Tallying the subcategories across the top 10: Beauty brands account for four slots — Anastasia Beverly Hills (0.96), Morphe (0.95), ColourPop Cosmetics (0.93), and FourthRayBeauty (0.93) — making it the single largest subcategory in the set. But the other six positions belong to celebrities and influencers across four distinct subcategories: Lifestyle (NikkieTutorials, 0.96; Jaclyn Hill, 0.90), Artists (Kat Von D, 0.94), Models (Jeffree Star, 0.93), and Comedians (Liza Koshy, 0.92). Selena Gomez (0.91, Musicians and Bands) and Manny MUA (0.91, Authors) round out the ten.

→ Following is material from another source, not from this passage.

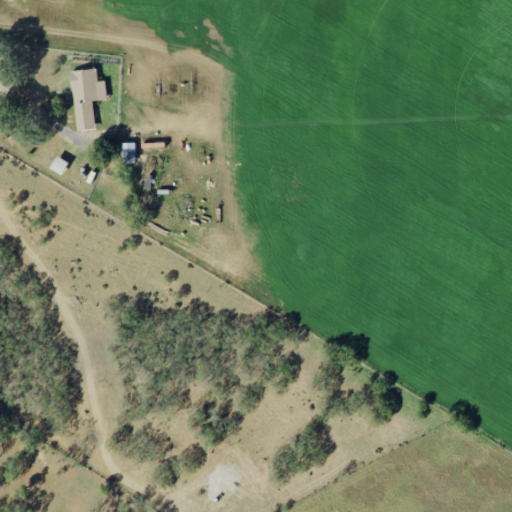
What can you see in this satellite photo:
building: (87, 97)
road: (38, 112)
building: (128, 152)
building: (59, 165)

The audience shape Kylie Cosmetics shares with its own Beauty-brand peers is essentially the same shape it shares with makeup-adjacent influencers and a pop musician — no subcategory commands a decisive lead.
That even spread across Beauty brands and influencer-adjacent celebrities suggests an audience defined less by brand loyalty to a product category than by a broader cultural orbit that encompasses both.